§ Aim of the task
Rewrite the lines from the start of the entries through the line containing "Mariage Sud de la France" as a numbered list, leaving out any blank lines.

§ Material for this task
_ _ _

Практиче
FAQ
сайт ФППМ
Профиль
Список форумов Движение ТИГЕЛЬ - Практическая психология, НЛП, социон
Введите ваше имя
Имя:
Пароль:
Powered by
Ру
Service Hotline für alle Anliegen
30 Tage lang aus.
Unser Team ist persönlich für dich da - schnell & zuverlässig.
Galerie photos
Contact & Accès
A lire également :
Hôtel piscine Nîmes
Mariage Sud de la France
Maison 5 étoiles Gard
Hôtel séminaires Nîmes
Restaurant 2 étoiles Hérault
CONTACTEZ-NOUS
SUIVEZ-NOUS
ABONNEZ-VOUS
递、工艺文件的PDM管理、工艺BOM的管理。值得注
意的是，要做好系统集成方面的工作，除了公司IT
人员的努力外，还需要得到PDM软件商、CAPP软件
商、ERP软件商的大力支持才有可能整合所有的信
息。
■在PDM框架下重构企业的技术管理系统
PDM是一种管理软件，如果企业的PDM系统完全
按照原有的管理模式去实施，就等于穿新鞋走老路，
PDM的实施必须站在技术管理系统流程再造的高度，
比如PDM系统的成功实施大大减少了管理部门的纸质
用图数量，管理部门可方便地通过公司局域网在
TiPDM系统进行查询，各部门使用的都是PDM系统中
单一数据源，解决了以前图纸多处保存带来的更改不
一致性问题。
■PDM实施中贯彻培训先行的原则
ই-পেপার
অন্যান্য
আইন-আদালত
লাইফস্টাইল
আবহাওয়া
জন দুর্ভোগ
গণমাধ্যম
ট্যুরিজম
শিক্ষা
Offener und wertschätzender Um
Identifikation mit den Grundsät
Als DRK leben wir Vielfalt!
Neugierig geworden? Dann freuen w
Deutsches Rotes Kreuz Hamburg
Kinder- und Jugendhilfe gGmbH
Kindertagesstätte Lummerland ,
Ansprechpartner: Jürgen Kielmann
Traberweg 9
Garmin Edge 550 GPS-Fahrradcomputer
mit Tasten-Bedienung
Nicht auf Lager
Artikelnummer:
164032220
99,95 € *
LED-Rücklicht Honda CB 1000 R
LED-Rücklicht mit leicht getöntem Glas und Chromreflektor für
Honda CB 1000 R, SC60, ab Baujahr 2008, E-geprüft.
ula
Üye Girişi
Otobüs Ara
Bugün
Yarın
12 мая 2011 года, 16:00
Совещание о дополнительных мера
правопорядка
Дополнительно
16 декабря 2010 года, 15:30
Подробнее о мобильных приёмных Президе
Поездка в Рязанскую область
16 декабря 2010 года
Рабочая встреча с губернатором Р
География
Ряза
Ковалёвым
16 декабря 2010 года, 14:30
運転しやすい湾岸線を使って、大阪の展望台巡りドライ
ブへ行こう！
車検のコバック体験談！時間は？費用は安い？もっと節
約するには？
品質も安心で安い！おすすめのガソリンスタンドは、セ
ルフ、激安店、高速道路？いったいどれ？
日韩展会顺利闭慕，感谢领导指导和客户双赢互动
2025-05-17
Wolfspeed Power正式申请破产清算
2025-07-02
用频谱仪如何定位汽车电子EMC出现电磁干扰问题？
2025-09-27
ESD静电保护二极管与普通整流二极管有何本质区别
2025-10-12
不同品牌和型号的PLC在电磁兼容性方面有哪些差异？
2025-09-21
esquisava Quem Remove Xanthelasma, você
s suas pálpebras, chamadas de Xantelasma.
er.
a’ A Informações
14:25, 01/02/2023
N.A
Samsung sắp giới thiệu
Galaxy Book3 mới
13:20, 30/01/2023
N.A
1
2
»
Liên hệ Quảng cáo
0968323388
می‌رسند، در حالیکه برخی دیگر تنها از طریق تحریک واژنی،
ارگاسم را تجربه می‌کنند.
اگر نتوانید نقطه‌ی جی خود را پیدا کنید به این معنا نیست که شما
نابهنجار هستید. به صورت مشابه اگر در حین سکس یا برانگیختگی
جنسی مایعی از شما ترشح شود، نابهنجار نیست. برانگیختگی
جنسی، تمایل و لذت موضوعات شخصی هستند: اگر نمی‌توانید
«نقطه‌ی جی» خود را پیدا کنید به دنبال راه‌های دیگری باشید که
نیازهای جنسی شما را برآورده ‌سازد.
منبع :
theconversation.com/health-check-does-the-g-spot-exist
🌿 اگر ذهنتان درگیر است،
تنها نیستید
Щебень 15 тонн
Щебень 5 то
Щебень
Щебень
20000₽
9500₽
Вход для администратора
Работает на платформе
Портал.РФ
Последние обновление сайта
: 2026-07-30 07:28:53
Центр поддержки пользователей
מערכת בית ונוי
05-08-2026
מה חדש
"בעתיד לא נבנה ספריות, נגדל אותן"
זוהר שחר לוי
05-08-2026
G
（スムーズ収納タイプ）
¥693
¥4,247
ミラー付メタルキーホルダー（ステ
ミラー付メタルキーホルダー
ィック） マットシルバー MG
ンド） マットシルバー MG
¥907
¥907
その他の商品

_ _ _

§ Solution for this task
1. Практиче
2. FAQ
3. сайт ФППМ
4. Профиль
5. Список форумов Движение ТИГЕЛЬ - Практическая психология, НЛП, социон
6. Введите ваше имя
7. Имя:
8. Пароль:
9. Powered by
10. Ру
11. Service Hotline für alle Anliegen
12. 30 Tage lang aus.
13. Unser Team ist persönlich für dich da - schnell & zuverlässig.
14. Galerie photos
15. Contact & Accès
16. A lire également :
17. Hôtel piscine Nîmes
18. Mariage Sud de la France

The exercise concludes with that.